The idea here is simple. According to The Verge, Google will attempt to create a new messaging platform by evolving the already existing Android Messages, incorporating now common features such as read receipts, typing indicators, full-resolution images and video, and groups, based on a standard called the ‘Universal Profile for Rich Communication Services’. Google tried to compete with the likes of WhatsApp and Telegram with an OTT service, but now it has given up. And to be honest, improving the current messaging default on Android devices is a pretty sound idea.

What is worth noting is that this will not be a Google service, though the internet giant will take credit for harmonising the ecosystem. Strategically this is a very important development for the firm, it was one of the more vocal contributors to the new standard, as it looks to retain the strangle hold on the communications world. The key world here is harmonization, as this is the very reason OTT messaging platforms took off.

RCS was supposed to be the successor to SMS, though due to the inability of carriers or handset manufacturers to create compatible services based on the ‘standard’ it was a disaster. SMS was terrible, and the industry couldn’t come together to create an agreed path forward. The door was opened for the OTTs to offer a service which was designed with everyone in mind. With Chat, Google is seemingly hoping to correct mistakes of the past by creating a messaging platform which actually works for every Android user.

This is a modernization of the messaging service which is already on many Android devices as the default. Not only will it look like a modern messaging service, but messages will also be sent with your data plan. It puts the service in-line with the more popular platforms on the market, though end-to-end encryption will not be a feature. This might be a bit of an own-goal by Google, as recent events have shown the world is sensitive to privacy and security.

Whether Google is able to wrestle users away from the popular WhatsApp platform remains to be seen, though this is an announcement which is long overdue. Android Messages looks like a service which was designed for feature phones and no-one at Google could be bothered to update it. It’s boring, slow, clunky, uncreative and limited. When you look at how messaging platforms have evolved over the last couple of years, Android Messages reminds you of the sports superstar from school, who peaked at 16 and is attempting to live off past glories. It’s a bit sad more than anything else.

Alongside the introduction of now-common messaging features, Google will also introduce its virtual assistant to the platform and also GIF searches, explaining the acquisition of Tenor last month. GIFs are becoming an increasingly popular way to communicate, as younger generations continue to find new ways to avoid talking to each other. The company said it has more than 12 billion searches every month, which is likely to increase.

Despite the popularity of WhatsApp and Facebook Messenger, you have to remember Android Messages is a default service on the vast majority of Android devices in the market. It is a constant for Android users and presents a very useful opportunity for Google to regain control of the messaging world. The opportunity to be relevant has always been there, so we are quite surprised it has taken the internet giant this long to do anything about it. Why did it spend so much time trying to create something new, when it could evolve?

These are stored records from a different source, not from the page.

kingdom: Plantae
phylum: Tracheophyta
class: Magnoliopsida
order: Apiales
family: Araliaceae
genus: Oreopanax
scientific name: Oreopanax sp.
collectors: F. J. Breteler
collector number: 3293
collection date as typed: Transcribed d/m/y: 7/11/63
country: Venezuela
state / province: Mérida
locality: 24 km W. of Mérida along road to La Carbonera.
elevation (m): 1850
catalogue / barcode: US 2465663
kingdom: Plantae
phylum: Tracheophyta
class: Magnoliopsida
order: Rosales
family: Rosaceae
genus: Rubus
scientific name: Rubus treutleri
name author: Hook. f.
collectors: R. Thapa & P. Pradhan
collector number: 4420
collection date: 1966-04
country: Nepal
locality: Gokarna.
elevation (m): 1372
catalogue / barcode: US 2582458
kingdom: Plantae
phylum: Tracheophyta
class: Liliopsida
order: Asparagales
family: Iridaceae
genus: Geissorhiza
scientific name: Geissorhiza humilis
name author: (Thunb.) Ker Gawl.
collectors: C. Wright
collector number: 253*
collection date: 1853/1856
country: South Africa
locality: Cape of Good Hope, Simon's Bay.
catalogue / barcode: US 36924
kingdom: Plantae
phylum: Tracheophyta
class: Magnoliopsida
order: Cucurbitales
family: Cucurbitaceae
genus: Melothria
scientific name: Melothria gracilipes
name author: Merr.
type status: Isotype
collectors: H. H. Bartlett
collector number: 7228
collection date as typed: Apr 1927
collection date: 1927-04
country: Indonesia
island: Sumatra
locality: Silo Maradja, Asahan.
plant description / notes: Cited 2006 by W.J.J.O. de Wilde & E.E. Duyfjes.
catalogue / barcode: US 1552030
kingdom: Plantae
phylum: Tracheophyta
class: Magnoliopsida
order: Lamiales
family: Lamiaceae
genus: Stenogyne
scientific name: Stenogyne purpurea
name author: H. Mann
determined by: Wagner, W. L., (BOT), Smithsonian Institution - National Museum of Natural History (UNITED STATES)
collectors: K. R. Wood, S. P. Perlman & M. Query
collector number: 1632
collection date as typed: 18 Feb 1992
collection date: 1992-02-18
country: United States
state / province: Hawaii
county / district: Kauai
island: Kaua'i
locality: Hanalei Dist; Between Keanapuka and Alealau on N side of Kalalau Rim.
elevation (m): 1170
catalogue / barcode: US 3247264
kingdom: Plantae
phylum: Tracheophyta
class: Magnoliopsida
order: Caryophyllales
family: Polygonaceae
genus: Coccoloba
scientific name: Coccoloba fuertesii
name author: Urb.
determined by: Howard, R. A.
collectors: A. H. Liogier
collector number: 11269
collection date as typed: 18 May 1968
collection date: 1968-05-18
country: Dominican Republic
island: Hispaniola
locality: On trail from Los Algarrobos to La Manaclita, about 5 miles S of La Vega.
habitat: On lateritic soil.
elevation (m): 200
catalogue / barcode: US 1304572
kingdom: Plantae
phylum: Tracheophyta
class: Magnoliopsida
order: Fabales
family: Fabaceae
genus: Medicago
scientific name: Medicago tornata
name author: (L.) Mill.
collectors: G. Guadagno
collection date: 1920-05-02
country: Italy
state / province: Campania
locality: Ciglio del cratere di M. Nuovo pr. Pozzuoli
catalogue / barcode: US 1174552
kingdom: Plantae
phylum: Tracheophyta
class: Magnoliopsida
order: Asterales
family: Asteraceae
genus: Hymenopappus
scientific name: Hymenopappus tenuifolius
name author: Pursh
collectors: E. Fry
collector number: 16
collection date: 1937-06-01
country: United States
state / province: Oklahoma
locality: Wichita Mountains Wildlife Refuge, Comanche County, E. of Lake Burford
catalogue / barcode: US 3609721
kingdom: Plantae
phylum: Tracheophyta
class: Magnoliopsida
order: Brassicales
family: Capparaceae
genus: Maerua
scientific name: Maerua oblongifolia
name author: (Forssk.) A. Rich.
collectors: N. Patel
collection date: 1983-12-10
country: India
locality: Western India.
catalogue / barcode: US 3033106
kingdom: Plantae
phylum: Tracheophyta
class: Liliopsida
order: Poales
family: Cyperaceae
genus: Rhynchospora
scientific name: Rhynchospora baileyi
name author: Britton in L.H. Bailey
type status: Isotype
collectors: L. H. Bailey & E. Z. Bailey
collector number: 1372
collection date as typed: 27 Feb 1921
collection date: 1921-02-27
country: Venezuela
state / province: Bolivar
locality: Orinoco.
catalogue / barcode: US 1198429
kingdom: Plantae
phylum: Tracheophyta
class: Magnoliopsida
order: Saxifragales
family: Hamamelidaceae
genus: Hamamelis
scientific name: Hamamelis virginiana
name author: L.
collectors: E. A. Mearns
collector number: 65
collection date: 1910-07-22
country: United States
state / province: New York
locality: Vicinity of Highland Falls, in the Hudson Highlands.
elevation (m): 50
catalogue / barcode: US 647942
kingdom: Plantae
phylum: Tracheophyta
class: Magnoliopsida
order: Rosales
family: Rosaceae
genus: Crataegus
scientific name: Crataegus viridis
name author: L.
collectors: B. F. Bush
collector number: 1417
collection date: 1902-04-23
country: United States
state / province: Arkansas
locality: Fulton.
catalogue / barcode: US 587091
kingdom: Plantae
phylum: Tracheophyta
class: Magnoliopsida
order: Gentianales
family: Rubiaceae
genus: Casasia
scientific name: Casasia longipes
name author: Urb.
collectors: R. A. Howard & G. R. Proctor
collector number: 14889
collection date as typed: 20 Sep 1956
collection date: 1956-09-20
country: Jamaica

Another interesting area to consider is that while the OTTs apps are incredibly popular, there are still users out there who use SMS. Anil Sabharwal, who will be heading up the area, estimates 8 trillion SMS messages are sent every day. This is still a massive user base to care for, but we wonder whether the majority of these are based in developing markets. Reconverting the digitally-evolved markets much be a tricky task. Google will also have to think of a way to convert iLifers onto the platform, otherwise it is unlikely to be more than a footnote on the continued dominance of WhatsApp.

Right now Android users have nothing to think about. There is no need to download new apps, the service will be turned on inside the current Messages app dependent on each carrier, which Google hopes will be by the end of the year.